I was discussing Campbell's "Hero's Journey" once and someone said: Did you know that some people believe that there's a different, female version of the story? I was intrigued and directed to this book.
Joseph Campbell, supposedly, examined myths, ancient tales, and religious texts all over the world and found that many had something in common. Such bones of plots can be found, with varying success, in the story of Hercules, Job, the three rivaling brothers(impossible tasks? Not really sure what the official fairytale title is but hopefully Lang's readers will get it), Lord of the Rings, Harry Potter, Lloyd Alexander's tales, and Eragon, etc.
From these tales, myths, and texts, billions of people derive meaning and, if not really religiously adherent to the stories themselves, still pull core principles from those stories to bolster their core beliefs. There's something powerful, to me, about reading a story, true or not, that has been told to your grandfather, and his grandfather and, before that, his grandfather and so on. There's a sort of magic, to me, about the immutability of such things.
The stories that form the focus and the central arguments for this alternate, feminocentric journey are films from the 1930s onward. The idea was something she stumbled on during a film-writing class (hence the examples) and these stories via film do make her ideas more accessible, relatable, and more modernly acceptable(patriarchy, etc). Questions are in order, though:
1: What is a mythology and what is it's purpose?

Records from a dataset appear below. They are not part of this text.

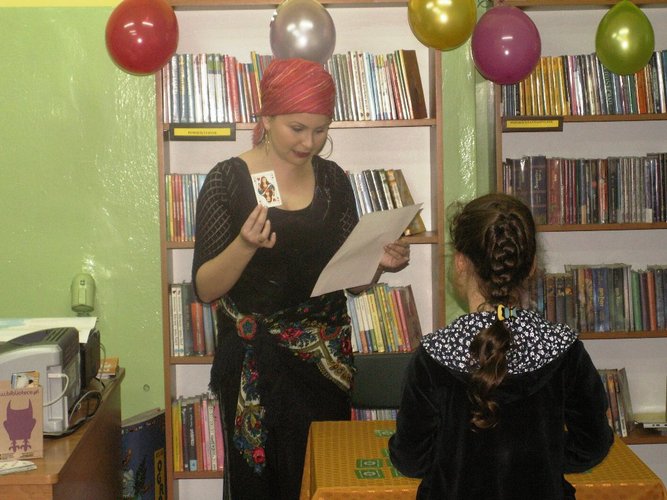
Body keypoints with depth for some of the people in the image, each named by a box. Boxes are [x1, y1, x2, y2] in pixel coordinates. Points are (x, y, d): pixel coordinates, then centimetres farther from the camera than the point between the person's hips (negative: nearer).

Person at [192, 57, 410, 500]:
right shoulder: (228, 180, -8)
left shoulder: (333, 179, 3)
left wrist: (379, 263, -12)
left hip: (325, 359, 3)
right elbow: (205, 288, -11)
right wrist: (245, 245, -28)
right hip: (256, 363, -3)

2: If there is a separate feminine experience, are these a good mythology to base it on?
3: What evidence, statistical or otherwise, is there of either of these theses being good mythologies?
4: If mythology does add meaning to our lives, and there is a separate feminine-lived experience, and these are good mythologies--are they truly as they are represented here? Or will they be perceived differently as watched by different people of differing background?
5: Conversely, if these are not good mythologies, is there something in myths, religious texts, and folktales that differentiates the male from the female experience?
Worth the thoughts.
No rating. Because it's my account and I know I'm biased. But do be warned that it gets a bit boggy in places.